"""

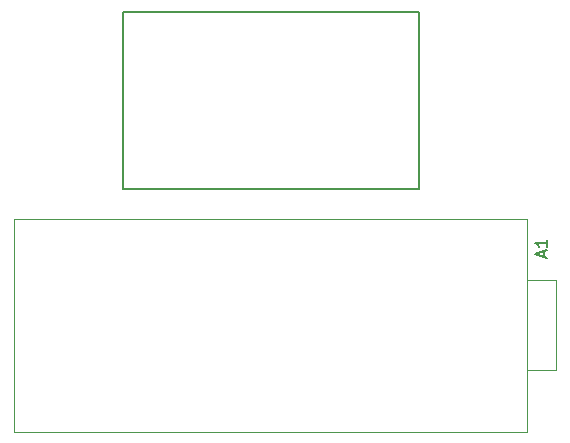
<source format=gbr>
%TF.GenerationSoftware,KiCad,Pcbnew,(5.1.10)-1*%
%TF.CreationDate,2021-11-07T17:05:54+13:00*%
%TF.ProjectId,THE_BRAINS_FIXTURE,5448455f-4252-4414-994e-535f46495854,rev?*%
%TF.SameCoordinates,Original*%
%TF.FileFunction,Legend,Top*%
%TF.FilePolarity,Positive*%
%FSLAX46Y46*%
G04 Gerber Fmt 4.6, Leading zero omitted, Abs format (unit mm)*
G04 Created by KiCad (PCBNEW (5.1.10)-1) date 2021-11-07 17:05:54*
%MOMM*%
%LPD*%
G01*
G04 APERTURE LIST*
%ADD10C,0.200000*%
%ADD11C,0.120000*%
%ADD12C,0.150000*%
G04 APERTURE END LIST*
D10*
X137500000Y-92500000D02*
X137500000Y-107500000D01*
X137500000Y-92500000D02*
X162500000Y-92500000D01*
X162500000Y-107500000D02*
X162500000Y-92500000D01*
X137500000Y-107500000D02*
X162500000Y-107500000D01*
D11*
%TO.C,A1*%
X171715000Y-110000000D02*
X128275000Y-110000000D01*
X128275000Y-110000000D02*
X128275000Y-128040000D01*
X171715000Y-128040000D02*
X171715000Y-110000000D01*
X128275000Y-128040000D02*
X171715000Y-128040000D01*
X171715000Y-115210000D02*
X174125000Y-115210000D01*
X174125000Y-115210000D02*
X174125000Y-122830000D01*
X174125000Y-122830000D02*
X171715000Y-122830000D01*
D12*
X173091666Y-113214285D02*
X173091666Y-112738095D01*
X173377380Y-113309523D02*
X172377380Y-112976190D01*
X173377380Y-112642857D01*
X173377380Y-111785714D02*
X173377380Y-112357142D01*
X173377380Y-112071428D02*
X172377380Y-112071428D01*
X172520238Y-112166666D01*
X172615476Y-112261904D01*
X172663095Y-112357142D01*
%TD*%
M02*

</source>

"""

Without the pictures, write out the entire listing exactly.

**RESULT FOR THIS TASK:**
<source format=gbr>
%TF.GenerationSoftware,KiCad,Pcbnew,(5.1.10)-1*%
%TF.CreationDate,2021-11-07T17:05:54+13:00*%
%TF.ProjectId,THE_BRAINS_FIXTURE,5448455f-4252-4414-994e-535f46495854,rev?*%
%TF.SameCoordinates,Original*%
%TF.FileFunction,Legend,Top*%
%TF.FilePolarity,Positive*%
%FSLAX46Y46*%
G04 Gerber Fmt 4.6, Leading zero omitted, Abs format (unit mm)*
G04 Created by KiCad (PCBNEW (5.1.10)-1) date 2021-11-07 17:05:54*
%MOMM*%
%LPD*%
G01*
G04 APERTURE LIST*
%ADD10C,0.200000*%
%ADD11C,0.120000*%
%ADD12C,0.150000*%
G04 APERTURE END LIST*
D10*
X137500000Y-92500000D02*
X137500000Y-107500000D01*
X137500000Y-92500000D02*
X162500000Y-92500000D01*
X162500000Y-107500000D02*
X162500000Y-92500000D01*
X137500000Y-107500000D02*
X162500000Y-107500000D01*
D11*
%TO.C,A1*%
X171715000Y-110000000D02*
X128275000Y-110000000D01*
X128275000Y-110000000D02*
X128275000Y-128040000D01*
X171715000Y-128040000D02*
X171715000Y-110000000D01*
X128275000Y-128040000D02*
X171715000Y-128040000D01*
X171715000Y-115210000D02*
X174125000Y-115210000D01*
X174125000Y-115210000D02*
X174125000Y-122830000D01*
X174125000Y-122830000D02*
X171715000Y-122830000D01*
D12*
X173091666Y-113214285D02*
X173091666Y-112738095D01*
X173377380Y-113309523D02*
X172377380Y-112976190D01*
X173377380Y-112642857D01*
X173377380Y-111785714D02*
X173377380Y-112357142D01*
X173377380Y-112071428D02*
X172377380Y-112071428D01*
X172520238Y-112166666D01*
X172615476Y-112261904D01*
X172663095Y-112357142D01*
%TD*%
M02*

</source>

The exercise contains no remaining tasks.